Однако призывать Бога столь прямо и непосредственно вмешаться в дела людей… Такое решение нелегко принять, особенно императору, делающему все возможное, чтобы уменьшить власть церкви. Конрад скорее предпочел бы, чтобы Бог оставался там, где он есть, — на небесах, а вершить земной суд предоставил императору.
— Брат! — опять послышался голос Павла. Судьба Маркуса его совершенно не волновала, но он пользовался любой возможностью публично продемонстрировать свою набожность. — Брат, это совершенно недопустимо! Запрещаю именем Папы!
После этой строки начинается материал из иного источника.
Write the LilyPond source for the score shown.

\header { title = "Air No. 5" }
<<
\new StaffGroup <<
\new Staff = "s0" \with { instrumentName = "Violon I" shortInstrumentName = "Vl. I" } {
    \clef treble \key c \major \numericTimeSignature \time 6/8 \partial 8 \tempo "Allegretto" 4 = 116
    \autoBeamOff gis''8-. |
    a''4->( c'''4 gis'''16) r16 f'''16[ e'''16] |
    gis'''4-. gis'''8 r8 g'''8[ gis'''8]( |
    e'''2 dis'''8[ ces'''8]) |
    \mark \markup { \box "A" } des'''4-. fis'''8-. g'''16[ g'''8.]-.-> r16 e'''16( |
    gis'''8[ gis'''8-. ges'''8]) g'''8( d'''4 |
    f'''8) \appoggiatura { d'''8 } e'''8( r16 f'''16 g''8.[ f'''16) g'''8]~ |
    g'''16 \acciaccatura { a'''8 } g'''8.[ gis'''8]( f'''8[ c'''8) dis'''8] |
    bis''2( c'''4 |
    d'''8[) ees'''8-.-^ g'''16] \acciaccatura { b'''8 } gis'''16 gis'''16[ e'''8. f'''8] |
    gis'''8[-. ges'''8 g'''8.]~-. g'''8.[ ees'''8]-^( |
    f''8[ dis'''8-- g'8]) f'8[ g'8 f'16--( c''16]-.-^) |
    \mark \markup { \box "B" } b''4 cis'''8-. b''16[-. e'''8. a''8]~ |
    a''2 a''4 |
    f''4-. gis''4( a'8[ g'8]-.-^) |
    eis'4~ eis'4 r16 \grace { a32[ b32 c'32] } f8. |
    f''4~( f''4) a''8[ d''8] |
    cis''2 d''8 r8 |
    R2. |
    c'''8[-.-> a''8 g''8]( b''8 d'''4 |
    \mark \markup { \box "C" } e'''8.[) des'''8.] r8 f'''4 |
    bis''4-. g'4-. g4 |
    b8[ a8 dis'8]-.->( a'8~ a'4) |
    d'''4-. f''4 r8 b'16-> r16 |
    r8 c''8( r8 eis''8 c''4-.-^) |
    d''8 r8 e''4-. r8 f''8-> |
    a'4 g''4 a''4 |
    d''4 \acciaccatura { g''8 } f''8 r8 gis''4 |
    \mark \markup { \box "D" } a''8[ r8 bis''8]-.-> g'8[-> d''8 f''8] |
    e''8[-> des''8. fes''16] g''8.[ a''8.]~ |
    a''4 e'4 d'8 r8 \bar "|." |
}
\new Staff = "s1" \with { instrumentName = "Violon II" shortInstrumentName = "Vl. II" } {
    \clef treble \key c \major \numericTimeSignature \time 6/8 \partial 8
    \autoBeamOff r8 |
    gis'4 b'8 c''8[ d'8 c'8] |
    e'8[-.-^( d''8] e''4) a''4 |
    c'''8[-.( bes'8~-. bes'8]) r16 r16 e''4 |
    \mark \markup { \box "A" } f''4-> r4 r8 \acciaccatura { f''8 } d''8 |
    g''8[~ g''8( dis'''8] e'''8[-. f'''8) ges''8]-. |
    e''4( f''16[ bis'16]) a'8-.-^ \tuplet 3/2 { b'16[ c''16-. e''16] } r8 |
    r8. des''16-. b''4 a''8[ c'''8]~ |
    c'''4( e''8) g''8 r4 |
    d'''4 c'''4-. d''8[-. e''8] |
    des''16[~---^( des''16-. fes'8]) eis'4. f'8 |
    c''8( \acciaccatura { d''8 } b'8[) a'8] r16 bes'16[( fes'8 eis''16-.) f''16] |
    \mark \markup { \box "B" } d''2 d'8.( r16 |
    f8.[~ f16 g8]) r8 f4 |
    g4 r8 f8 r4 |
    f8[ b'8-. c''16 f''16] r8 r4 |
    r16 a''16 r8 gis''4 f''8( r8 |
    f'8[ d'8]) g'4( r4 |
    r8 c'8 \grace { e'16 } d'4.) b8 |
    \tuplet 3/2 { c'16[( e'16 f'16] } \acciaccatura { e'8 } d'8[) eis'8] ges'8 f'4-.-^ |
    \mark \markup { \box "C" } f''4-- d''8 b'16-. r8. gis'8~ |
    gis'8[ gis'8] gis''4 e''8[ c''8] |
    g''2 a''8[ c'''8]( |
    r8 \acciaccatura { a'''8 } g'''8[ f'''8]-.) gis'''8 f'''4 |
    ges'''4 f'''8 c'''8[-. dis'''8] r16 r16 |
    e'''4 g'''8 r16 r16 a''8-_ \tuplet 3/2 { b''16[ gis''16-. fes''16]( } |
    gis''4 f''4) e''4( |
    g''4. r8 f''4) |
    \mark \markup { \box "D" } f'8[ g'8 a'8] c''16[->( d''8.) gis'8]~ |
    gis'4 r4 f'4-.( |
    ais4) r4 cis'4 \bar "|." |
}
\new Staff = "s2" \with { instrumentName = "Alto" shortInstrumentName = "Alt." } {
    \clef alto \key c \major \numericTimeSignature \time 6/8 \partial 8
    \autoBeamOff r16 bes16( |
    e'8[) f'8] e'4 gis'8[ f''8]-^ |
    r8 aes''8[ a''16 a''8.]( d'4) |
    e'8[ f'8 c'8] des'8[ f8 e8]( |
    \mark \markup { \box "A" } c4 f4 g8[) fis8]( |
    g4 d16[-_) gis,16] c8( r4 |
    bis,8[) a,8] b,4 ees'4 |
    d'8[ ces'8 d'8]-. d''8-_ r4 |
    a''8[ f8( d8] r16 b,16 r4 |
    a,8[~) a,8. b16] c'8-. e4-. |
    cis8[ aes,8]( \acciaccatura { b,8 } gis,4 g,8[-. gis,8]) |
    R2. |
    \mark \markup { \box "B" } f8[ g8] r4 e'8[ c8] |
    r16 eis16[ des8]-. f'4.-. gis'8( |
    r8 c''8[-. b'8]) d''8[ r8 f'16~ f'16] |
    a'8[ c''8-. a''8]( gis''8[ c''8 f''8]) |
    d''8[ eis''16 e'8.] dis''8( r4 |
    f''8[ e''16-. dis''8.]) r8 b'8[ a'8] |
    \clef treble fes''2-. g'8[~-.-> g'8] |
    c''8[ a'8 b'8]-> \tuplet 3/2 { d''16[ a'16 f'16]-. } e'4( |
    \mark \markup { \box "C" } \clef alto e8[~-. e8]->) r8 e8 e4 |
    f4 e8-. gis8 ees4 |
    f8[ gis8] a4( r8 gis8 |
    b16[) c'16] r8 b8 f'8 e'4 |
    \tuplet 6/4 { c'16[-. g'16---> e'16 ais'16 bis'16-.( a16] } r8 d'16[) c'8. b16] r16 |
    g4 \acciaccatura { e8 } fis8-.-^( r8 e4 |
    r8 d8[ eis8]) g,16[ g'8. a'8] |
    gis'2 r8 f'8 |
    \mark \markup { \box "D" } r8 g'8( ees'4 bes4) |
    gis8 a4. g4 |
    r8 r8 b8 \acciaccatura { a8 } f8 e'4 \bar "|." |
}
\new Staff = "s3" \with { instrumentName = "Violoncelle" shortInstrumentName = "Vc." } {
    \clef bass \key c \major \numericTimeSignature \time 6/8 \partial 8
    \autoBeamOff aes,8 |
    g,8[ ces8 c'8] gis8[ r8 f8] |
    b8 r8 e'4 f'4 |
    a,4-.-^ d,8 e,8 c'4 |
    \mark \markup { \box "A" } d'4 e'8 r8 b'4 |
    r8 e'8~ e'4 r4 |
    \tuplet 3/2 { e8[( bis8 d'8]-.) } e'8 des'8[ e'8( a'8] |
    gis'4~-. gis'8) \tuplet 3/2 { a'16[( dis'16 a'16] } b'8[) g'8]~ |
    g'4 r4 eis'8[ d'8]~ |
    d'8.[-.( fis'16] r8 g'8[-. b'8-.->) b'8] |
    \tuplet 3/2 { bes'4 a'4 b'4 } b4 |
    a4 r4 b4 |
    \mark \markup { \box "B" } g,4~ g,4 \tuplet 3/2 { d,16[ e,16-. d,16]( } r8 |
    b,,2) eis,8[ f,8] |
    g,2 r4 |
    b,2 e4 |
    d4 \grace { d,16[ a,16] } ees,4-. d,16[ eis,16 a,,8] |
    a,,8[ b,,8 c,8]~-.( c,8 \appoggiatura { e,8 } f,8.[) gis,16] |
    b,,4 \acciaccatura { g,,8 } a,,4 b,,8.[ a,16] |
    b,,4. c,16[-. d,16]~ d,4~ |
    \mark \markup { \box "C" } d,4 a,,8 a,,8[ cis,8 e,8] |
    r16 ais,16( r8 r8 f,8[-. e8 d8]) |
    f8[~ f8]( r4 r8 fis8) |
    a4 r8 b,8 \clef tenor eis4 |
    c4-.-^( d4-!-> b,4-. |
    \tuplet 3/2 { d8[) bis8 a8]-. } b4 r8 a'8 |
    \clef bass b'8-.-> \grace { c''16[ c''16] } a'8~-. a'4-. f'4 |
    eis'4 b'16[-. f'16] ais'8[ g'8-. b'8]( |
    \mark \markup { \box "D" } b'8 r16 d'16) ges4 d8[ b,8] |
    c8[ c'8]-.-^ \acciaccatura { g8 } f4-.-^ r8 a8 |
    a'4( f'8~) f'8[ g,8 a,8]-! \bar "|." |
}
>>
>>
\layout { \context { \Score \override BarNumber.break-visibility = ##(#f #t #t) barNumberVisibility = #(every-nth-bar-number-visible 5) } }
Для Конрада это решило дело.
— Повелеваю провести испытание! — провозгласил он. Площадь взорвалась одобрительными возгласами. Маркус подошел к стражнику и отдал себя в его руки, не желая, чтобы его, в водовороте бурлящей от жадного возбуждения толпы, обвинили в попытке бегства. По дороге к водоему шествие миновало кладбище. Бойдон накинул на дрожащие плечи обвинительницы плащ, взял ее за руку и повел короткой, узкой тропой, по пути сквозь зубы предупредив, что, если обвинения против его друга окажутся напраслиной, она, совершенно случайно, свалится в чан кожевника. Люди из толпы пялились на нее, указывали пальцами, обзывали. Высоко держа голову, она ни на кого не обращала внимания.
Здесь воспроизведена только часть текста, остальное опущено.